收录日期:2019/06/20 13:59:46 时间:2010-06-22 20:35:22 标签:c

I'd like the following code to work:

double num = 31415; /* num will never have a decimal part */
/* ... code here so that we can now say*/
printf("%d", num_array[0] == 3 && num_array[1] == 1 && num_array[4] == 5); //1

I realize it's trivial to do this with ints (just int i=0; while( num>0 ) numarr[size-++i]=num%10, num/=10; where size is predetermined to be the number of digits in the number) but that obviously won't work for floats/doubles because you can't mod one floats.

And yes, I need to use floats/doubles, despite not using the floating point section (it's an exercise).

And I have figured out how to determine the number of digits in a double, using a floor().

/* n > 0, n=floor(n) */
int numdigits(double n){
    int i = 0;
    while( n >0 ) n=floor(n/10), i++;
    return i;
}

Look up fmod. The number of digits will probably be easier to compute using log10.

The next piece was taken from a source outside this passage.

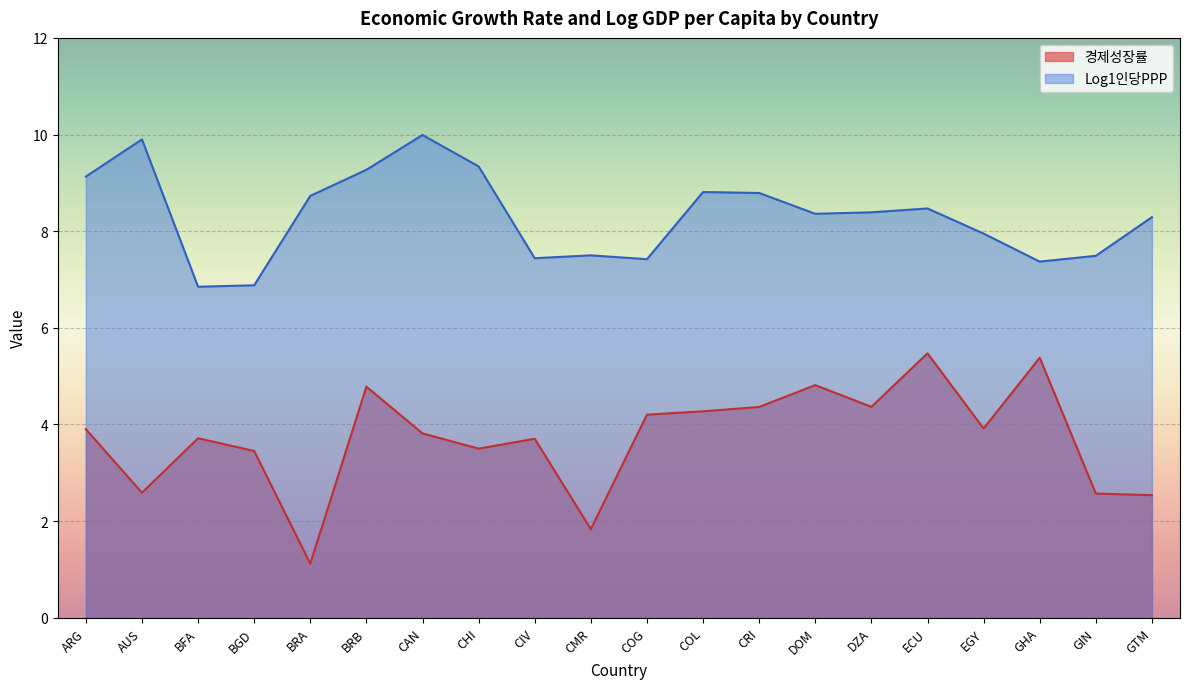

True or false: 경제성장률 and Log1인당PPP intersect in this chart.

False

It's probably easiest to just convert it to a string:

char* str = malloc(num_digits+1);
snprintf(str, num_digits+1, "%f", num);

Indexing into str will give you each digit as an ASCII value, so you'll need to subtract '0' to get the actual numeric value:

str[0] - '0' == 3;
str[1] - '0' == 1;
str[2] - '0' == 4;
...

Apart from fmod(), you could also cast to a int64_t or long long int, and use % as before. If the range is less than 10 digits, you could use a int32_t.